The primary disturbance lies in the nerves and the muscles of the urinary bladder. Usually a signal is sent to the brain when bladder gets filled with urine to a specific quantity (approx 350-500 ml). The chief muscle of bladder contraction is named as detrusor, which responds to the signals from the higher nerve centres to contract the bladder. Voluntary control of the sphincter muscles at the opening of the bladder controls the urination at will. In case of an overactive bladder, there is an inappropriate contraction of the detrusor muscle regardless of the amount of urine.

The most common causes include:

– Urinary tract infection

– Renal calculi

– Senility or aging

– Diabetic neuropathy

– Prostate enlargement

– Prostatic surgery

– Multiple pregnancies

– Spinal cord injury

– Stroke

– Parkinson’s disease

– Multiple sclerosis

Treatment options:

Apart from the medicines (anticholinergics) that can increase the tone of the bladder muscles, certain pelvic muscle rehabilitation programmes like ‘Kegel exercises’ are used to improve the pelvic muscle tone and prevent leakage. Pelvic-floor electrical stimulation too can help few patients. Behavioural therapists can assist with bladder training.
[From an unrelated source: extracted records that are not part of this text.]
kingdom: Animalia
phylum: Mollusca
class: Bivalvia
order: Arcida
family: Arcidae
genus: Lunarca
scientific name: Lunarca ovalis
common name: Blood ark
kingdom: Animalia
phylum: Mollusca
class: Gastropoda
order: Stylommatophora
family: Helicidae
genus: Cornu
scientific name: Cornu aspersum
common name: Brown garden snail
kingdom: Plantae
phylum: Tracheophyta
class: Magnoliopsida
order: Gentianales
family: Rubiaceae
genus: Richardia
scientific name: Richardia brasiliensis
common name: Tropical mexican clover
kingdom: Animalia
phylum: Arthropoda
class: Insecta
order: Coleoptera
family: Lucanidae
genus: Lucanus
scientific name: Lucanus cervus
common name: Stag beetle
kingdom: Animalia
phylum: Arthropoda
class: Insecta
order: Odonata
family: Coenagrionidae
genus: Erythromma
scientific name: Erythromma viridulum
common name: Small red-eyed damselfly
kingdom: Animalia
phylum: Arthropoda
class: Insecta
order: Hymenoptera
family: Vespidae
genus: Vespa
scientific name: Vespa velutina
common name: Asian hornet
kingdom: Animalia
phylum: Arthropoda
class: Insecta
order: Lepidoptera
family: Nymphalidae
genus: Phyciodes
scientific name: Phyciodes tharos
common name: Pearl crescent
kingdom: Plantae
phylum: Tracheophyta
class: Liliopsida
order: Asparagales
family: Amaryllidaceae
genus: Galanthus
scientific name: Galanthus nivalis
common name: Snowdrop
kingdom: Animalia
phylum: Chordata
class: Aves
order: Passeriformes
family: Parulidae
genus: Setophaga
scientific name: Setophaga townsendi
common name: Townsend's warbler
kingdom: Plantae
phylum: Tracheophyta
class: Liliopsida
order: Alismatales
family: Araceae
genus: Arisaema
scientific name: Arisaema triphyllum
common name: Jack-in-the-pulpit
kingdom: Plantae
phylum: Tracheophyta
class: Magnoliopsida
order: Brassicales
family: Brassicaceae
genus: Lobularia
Most of the medications have some common side effects including dryness of mouth, constipation, blurry vision and confusion (especially in the elderly population). To avoid such adverse effects, one can definitely take help of gentler yet equally effective therapies like Homeopathy and Bach Flower Therapy.

A well selected homeopathic remedy based on the individual symptom picture will act as effectively as any other medicinal options. Remedies like Cantharis, Lycopodium, Sepia and Belladona are used quite frequently in these patients. These remedies can be supported by patient’s constitutional remedy, based on the analysis of the individuality at physical, emotional and intellectual sphere.

Rescue remedy, a wonder combination from the Bach flower essences, has done wonders in relieving the acute discomfort and anxiety, especially during a sudden aggravation or precipitation of the symptoms during an important meeting or programme.

Though one can try Rescue remedy as an ‘over-the-counter’ medication, a word of caution is necessary to try homeopathic medicines on your own. It is always wise to consult a professional to select the best one for you.